┌─ TEXT PROVIDED

It’s no secret that 1986 was a transformative year for the band in many ways. The gravitation to the beloved SST stable, in addition to Steve Shelley, now drumming, certainly gave Sonic Youth a renewed vigor and vocabulary. They were already an international touring machine, and gaining considerable steam with critics (even spinning the heads of detractors who had dismissed their arty downtown boho sensibilities prior to ’86’s EVOL). Their cultdom with fans had concrete roots by this point, and the influences that were swarming in the band’s orbit marked an exciting time, where almost any trajectory seemed possible, and they were going for it.
Friedman’s film worked on a relatively darker frame for a mainstream Hollywood flick; characters played by stars Chris Penn and Adrian Pasdar made a cross-country journey that started out in Centralia, Pennsylvania, a real-life, anthracite coal producing town that had to relocate all its residents due to a decades-long, inextinguishable underground fire. The Sonics passed through this haunted-looking locale on their next tour after the sessions, and are pictured on the sleeve standing amidst smoldering embers. For the sounds they made at Spinhead, this image seems a fitting mental picture. Guitar harmonics billow like smoke, heavily reverbed drumming and shimmering cymbals echo from what sounds like the bottom of a deep mine.
This newly born Spinhead Sessions release once again defines Sonic Youth in a raw and engaging state of discovery at a terrific time. Is it a missing link between the complex, crafted cavernosity of EVOL and the frayed-electric powerline sizzle of Sister? Yes and no. It’s an entirely unique animal, a meditative album where you can soak in the template of tapping overtones, sedate explorations of new chords, even sounding at times like AMM trying to play the VU’s Sweet Sister Ray bootleg or something similar. It’s trademark Sonic Youth at the core, and in an unfettered, dreamy state and time, there and gone like smoke.

└─
┌─ RECORDED DATA

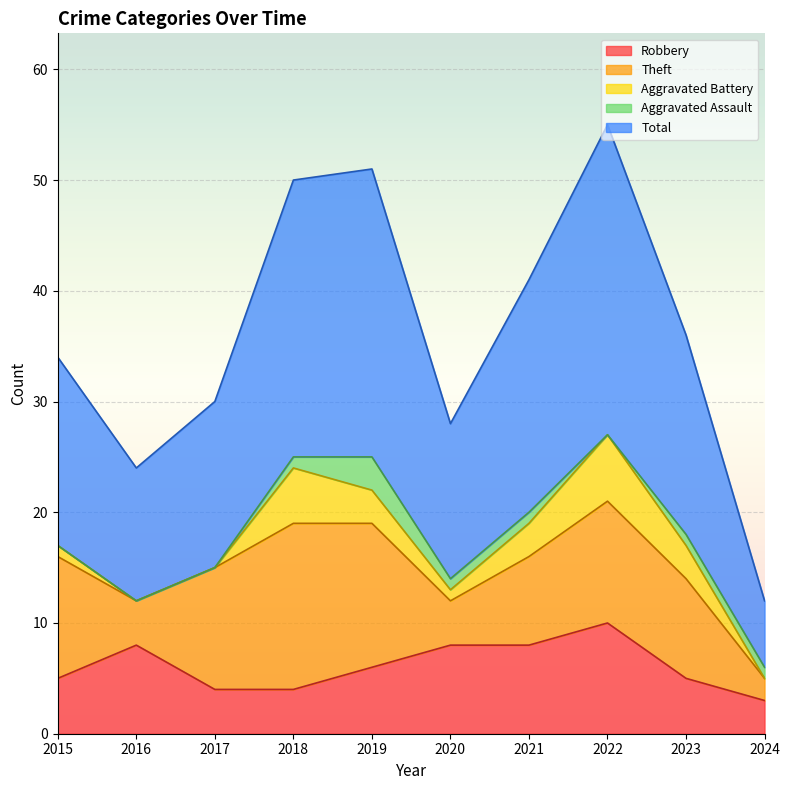

What is the difference between the Theft values at 2023 and 2015?

2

└─

DIRECTIVE 1
For each statement, answer yes or no according to the Sonic Youth passage, and quote the words from it that decide the answer:
(a) Steve Shelley was drumming for Sonic Youth in 1986.
(b) Centralia, Pennsylvania, is described as a fictional town.
(c) The band is pictured on the sleeve standing amidst smoldering embers.
DIRECTIVE 2
Please write a continuation of the Sonic Youth passage, picking up right after its final sentence.
The listing can be set aside.

RESPONSE AREA 1
(a) Yes: "in addition to Steve Shelley, now drumming"
(b) No: "a real-life, anthracite coal producing town"
(c) Yes: "are pictured on the sleeve standing amidst smoldering embers"

RESPONSE AREA 2
—Brian Turner
----------------
This music was made in preparation for the first chance Sonic Youth had to score a feature film. A savvy editor had placed some SY music on the working soundtrack of MADE in USA and director Ken Friedman liked what he heard and invited us to score the film. We were still a young band trying to raise a racket and never imagined such a working situation at that time. The couple weeks at Spinhead were spent watching the rushes and inventing some themes-and-variations that could work as film score. The film follows a group of misfit characters making their way across the country by car, from the burnt out town of Centralia, PA across to the great west. By coincidence, SY had just finished our EVOL tour across the USA and our route was strikingly similar to that followed by the characters in the film. The various landscapes rolling by onscreen were becoming pretty well-known to us. We always loved the sound of these Spinhead recordings and hoped they’d someday see release. Now, 30 years later, here they are.
–Lee
The story was a dark, somewhat politically pointed road movie. We watched the film a few times and set up a rehearsal/demo situation at the now legendary (and defunct) Spinhead Studios in the San Fernando Valley. This studio was the home to a lot of music generated by the SST record label (Black Flag, Painted Willie, etc.). We found ourselves constructing spindly, twisting rhythms and quiet rushes of noise and melody. We also blasted out some straight-ahead Mac-truck rock riffs. Anything to fit the film's "mood."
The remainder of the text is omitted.